Também naquela Reportagem de Capa lembrava este jornalista um raciocínio que reproduziu em capítulos anteriores desta série:
O Grande ABC está chegando atrasado. O trecho oeste provocou rombos, com deslocamentos de negócios para a vizinhança à oeste da Capital. Entretanto, há o reverso da medalha de otimismo que a obra desperta. Da mesma forma que vai racionalizar a logística de transporte para quem está no Grande ABC e pretende deixar o inferno contraprodutivo das vias internas locais e da Capital sempre congestionadas, o Rodoanel possibilitará estudos comparativos de competitividade que podem concluir que é possível sim usufruir ainda mais do trecho sul estando fora do território de qualquer um dos sete municípios locais e também da Capital — alertei novamente nas páginas daquela publicação.
Gargalos internos
Ainda naquela Reportagem de Capa mostramos as dificuldades de compatibilizar a potencialidade do trecho sul do Rodoanel com os transtornos do viário interno dos municípios do Grande ABC. O prefeito William Dib anunciava com entusiasmo que três gargalos que poderiam comprometer a fluidez do tráfego interno em São Bernardo em direção aos dois acessos do trecho sul no Município centralizavam os critérios de prioridade entre as 25 obras contidas no Programa São Bernardo Moderna, que previa investimentos de US$ 254 milhões em duas fases, contando com megaempréstimo do BID (Banco Interamericano de Desenvolvimento) e contrapartida municipal. Era ponto chave da administração municipal desobstruir as artérias municipais que tornam o sistema viário de São Bernardo mais próximo de cidadezinhas do Interior.

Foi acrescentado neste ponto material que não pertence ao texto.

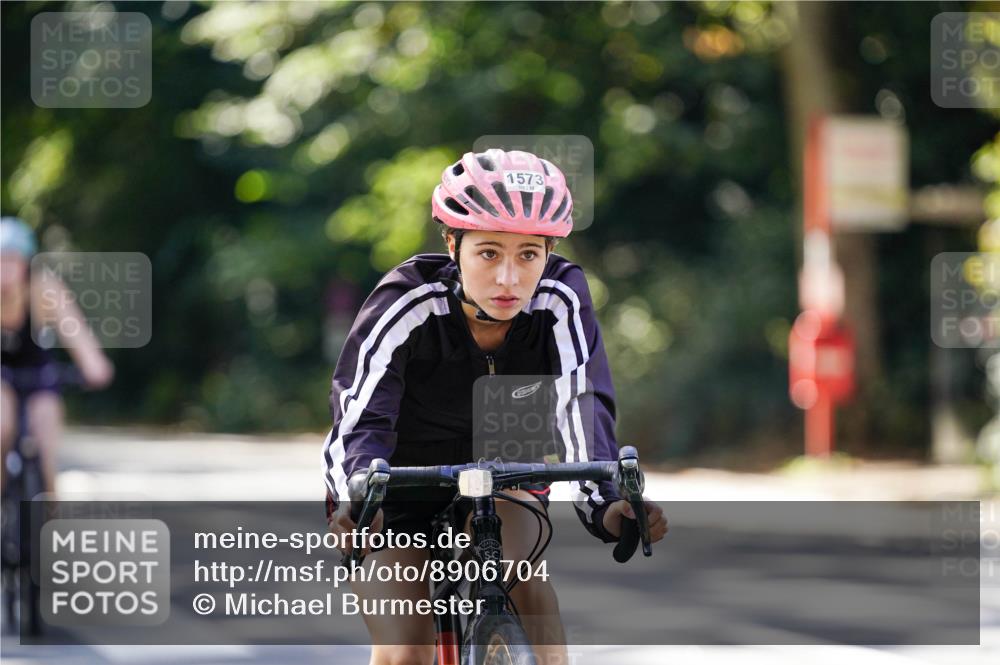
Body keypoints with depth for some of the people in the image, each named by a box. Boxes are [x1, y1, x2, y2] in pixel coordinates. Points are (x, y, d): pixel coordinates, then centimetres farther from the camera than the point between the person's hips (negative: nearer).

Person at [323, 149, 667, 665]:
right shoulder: (406, 306, -30)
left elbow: (582, 410, -33)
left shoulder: (560, 303, -24)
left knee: (517, 565, -31)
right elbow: (358, 420, -38)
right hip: (398, 493, -2)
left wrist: (604, 505, -52)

Os três nervos expostos de tráfego que precisam passar por cirurgia urbana para acompanhar o ritmo do trecho sul do Rodoanel e tornar o encaixe logístico operação sinérgica são a Estrada Galvão Bueno, a Avenida Lions e o viaduto do Bairro Paulicéia. A Estrada Galvão Bueno é um corredor de 3,9 quilômetros que liga a Via Anchieta à Imigrantes e corta bairros populosos como Batistini, Demarchi, Grande Alvarenga e Terra Nova. O trecho será duplicado e beneficiará perto de 100 indústrias — escreveu este jornalista.
Os três gargalos continuam ativos, embora as obras da Galvão Bueno avancem consideravelmente.
A tradução dessa equação é simples: o cronograma do governo estadual na construção do trecho sul do Rodoanel, depois de acertar o passo quanto ao financiamento da obra, corre numa raia muito mais dinâmica do que a administração municipal de São Bernardo.
O Programa São Bernardo Moderna ruiu por uma série de fatores, principalmente porque o dólar passou por forte valorização, algo que somente a partir de outubro do ano passado, com a crise internacional, esta se revertendo.
Bordas logísticas
O Grande ABC não está preparado internamente para aproximar-se para valer do trecho sul do Rodoanel. Apenas as bordas do traçado têm viabilidade logística mas, exatamente porque são poucos as áreas ocupáveis, a especulação imobiliária dita o ritmo dos negócios. E naturalmente exclui pequenas e médias empresas automotivas e químicas do processo. Não é difícil acreditar que empresas de pequeno e médio porte desses dois setores localizadas fora do alcance de acesso rápido ao trecho sul do Rodoanel decidam bater asas em direção a localidades da Grande São Paulo.
Seguiremos com o trecho sul do Rodoanel no próximo capítulo desta série para, sobretudo, consolidar a análise de que o Grande ABC não tem preparo algum para usufruir organizadamente dos benefícios da obra. Deixou para o mercado sempre guloso e autofágico a diagramação ocupacional de áreas estratégicas para acrescentar produção, emprego e geração de renda.